[Stored items]
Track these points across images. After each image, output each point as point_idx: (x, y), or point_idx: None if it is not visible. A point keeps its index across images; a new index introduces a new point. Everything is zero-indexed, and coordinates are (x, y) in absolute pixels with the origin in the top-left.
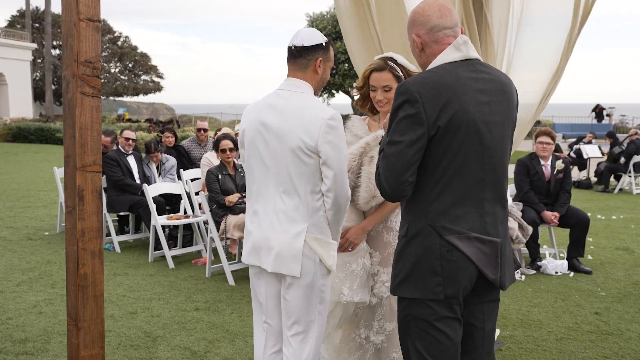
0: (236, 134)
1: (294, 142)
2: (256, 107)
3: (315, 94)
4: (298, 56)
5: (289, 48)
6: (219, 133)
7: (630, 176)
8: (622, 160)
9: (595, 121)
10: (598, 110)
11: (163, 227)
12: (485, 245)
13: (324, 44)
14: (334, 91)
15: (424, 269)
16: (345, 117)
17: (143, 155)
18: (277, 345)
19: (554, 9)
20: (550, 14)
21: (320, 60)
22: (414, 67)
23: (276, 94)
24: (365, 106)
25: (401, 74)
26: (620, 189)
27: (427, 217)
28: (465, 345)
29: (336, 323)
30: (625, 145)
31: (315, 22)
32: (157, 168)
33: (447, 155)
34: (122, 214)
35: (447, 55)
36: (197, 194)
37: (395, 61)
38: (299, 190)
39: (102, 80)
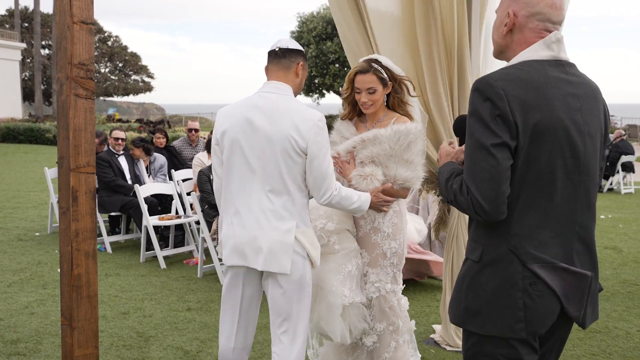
0: None
1: (285, 141)
2: (238, 109)
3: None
4: (282, 57)
5: (273, 51)
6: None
7: (618, 174)
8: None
9: None
10: None
11: (155, 227)
12: (572, 277)
13: (303, 52)
14: (324, 91)
15: (502, 302)
16: (335, 117)
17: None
18: (247, 338)
19: None
20: None
21: (301, 65)
22: (398, 70)
23: (260, 96)
24: (352, 117)
25: (385, 75)
26: (609, 189)
27: (507, 241)
28: None
29: (366, 325)
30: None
31: (306, 22)
32: (147, 168)
33: (531, 168)
34: (113, 214)
35: (535, 52)
36: (188, 194)
37: (379, 63)
38: (289, 188)
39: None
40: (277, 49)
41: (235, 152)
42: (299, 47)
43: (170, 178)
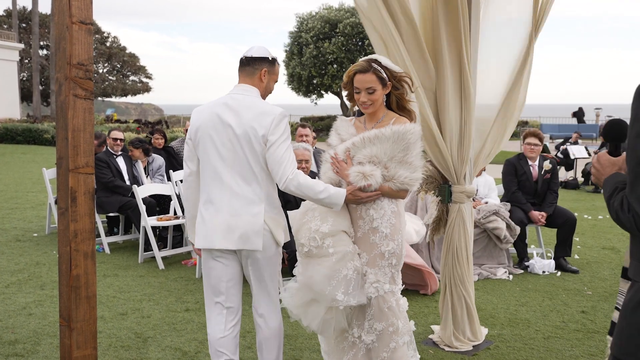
0: None
1: (250, 134)
2: (210, 108)
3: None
4: (247, 64)
5: (241, 59)
6: None
7: None
8: None
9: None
10: (578, 111)
11: (153, 228)
12: None
13: (270, 59)
14: (322, 92)
15: None
16: (333, 118)
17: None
18: (235, 319)
19: (516, 11)
20: (513, 16)
21: (265, 71)
22: (398, 69)
23: (230, 97)
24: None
25: (385, 75)
26: None
27: None
28: None
29: (337, 327)
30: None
31: (305, 22)
32: (145, 169)
33: None
34: (111, 215)
35: None
36: None
37: (379, 63)
38: (256, 176)
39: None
40: (243, 58)
41: (208, 145)
42: (265, 55)
43: (169, 178)
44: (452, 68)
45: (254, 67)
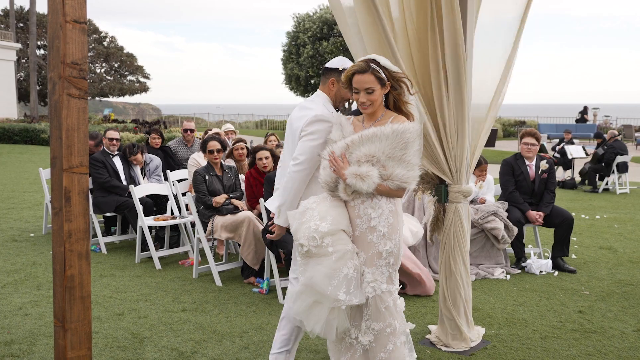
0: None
1: (297, 130)
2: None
3: (335, 106)
4: (322, 74)
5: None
6: (209, 133)
7: (614, 174)
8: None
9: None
10: (583, 110)
11: (150, 228)
12: None
13: (340, 69)
14: None
15: None
16: None
17: None
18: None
19: (504, 12)
20: (500, 17)
21: (334, 80)
22: (396, 68)
23: (304, 100)
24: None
25: (384, 75)
26: (605, 189)
27: None
28: None
29: (340, 328)
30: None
31: (302, 22)
32: (142, 169)
33: None
34: (108, 215)
35: None
36: (184, 194)
37: (377, 63)
38: None
39: (88, 81)
40: (322, 67)
41: (286, 137)
42: (335, 66)
43: (166, 178)
44: (448, 65)
45: (325, 77)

-- PROBLEM REQUIREMENTS --
What is needed is an exact copy of all the data, with no images in it.

-- FINAL ANSWER --
Track these points across images. After each image, output each point as point_idx: (x, y), or point_idx: None if it is not visible. A point keeps its index across images; a new index introduces a new point. Everything is zero-indexed, and coordinates are (x, y) in absolute pixels with the origin in the top-left.
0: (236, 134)
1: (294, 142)
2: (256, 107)
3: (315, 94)
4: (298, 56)
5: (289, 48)
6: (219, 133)
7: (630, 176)
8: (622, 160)
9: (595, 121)
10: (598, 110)
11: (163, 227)
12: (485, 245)
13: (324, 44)
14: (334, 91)
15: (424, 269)
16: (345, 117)
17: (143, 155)
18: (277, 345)
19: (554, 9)
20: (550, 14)
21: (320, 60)
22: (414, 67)
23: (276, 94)
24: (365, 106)
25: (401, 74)
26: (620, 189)
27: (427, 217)
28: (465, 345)
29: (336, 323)
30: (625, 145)
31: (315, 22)
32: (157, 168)
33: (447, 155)
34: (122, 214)
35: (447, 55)
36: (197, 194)
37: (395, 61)
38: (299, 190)
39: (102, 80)
0: None
1: (285, 141)
2: (238, 109)
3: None
4: (282, 57)
5: (273, 51)
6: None
7: (618, 174)
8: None
9: None
10: None
11: (155, 227)
12: (572, 277)
13: (303, 52)
14: (324, 91)
15: (502, 302)
16: (335, 117)
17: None
18: (247, 338)
19: None
20: None
21: (301, 65)
22: (398, 70)
23: (260, 96)
24: (352, 117)
25: (385, 75)
26: (609, 189)
27: (507, 241)
28: None
29: (366, 325)
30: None
31: (306, 22)
32: (147, 168)
33: (531, 168)
34: (113, 214)
35: (535, 52)
36: (188, 194)
37: (379, 63)
38: (289, 188)
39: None
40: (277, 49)
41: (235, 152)
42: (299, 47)
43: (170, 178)
0: None
1: (250, 134)
2: (210, 108)
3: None
4: (247, 64)
5: (241, 59)
6: None
7: None
8: None
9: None
10: (578, 111)
11: (153, 228)
12: None
13: (270, 59)
14: (322, 92)
15: None
16: (333, 118)
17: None
18: (235, 319)
19: (516, 11)
20: (513, 16)
21: (265, 71)
22: (398, 69)
23: (230, 97)
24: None
25: (385, 75)
26: None
27: None
28: None
29: (337, 327)
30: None
31: (305, 22)
32: (145, 169)
33: None
34: (111, 215)
35: None
36: None
37: (379, 63)
38: (256, 176)
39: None
40: (243, 58)
41: (208, 145)
42: (265, 55)
43: (169, 178)
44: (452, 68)
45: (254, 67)
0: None
1: (297, 130)
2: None
3: (335, 106)
4: (322, 74)
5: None
6: (209, 133)
7: (614, 174)
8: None
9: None
10: (583, 110)
11: (150, 228)
12: None
13: (340, 69)
14: None
15: None
16: None
17: None
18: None
19: (504, 12)
20: (500, 17)
21: (334, 80)
22: (396, 68)
23: (304, 100)
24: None
25: (384, 75)
26: (605, 189)
27: None
28: None
29: (340, 328)
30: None
31: (302, 22)
32: (142, 169)
33: None
34: (108, 215)
35: None
36: (184, 194)
37: (377, 63)
38: None
39: (88, 81)
40: (322, 67)
41: (286, 137)
42: (335, 66)
43: (166, 178)
44: (448, 65)
45: (325, 77)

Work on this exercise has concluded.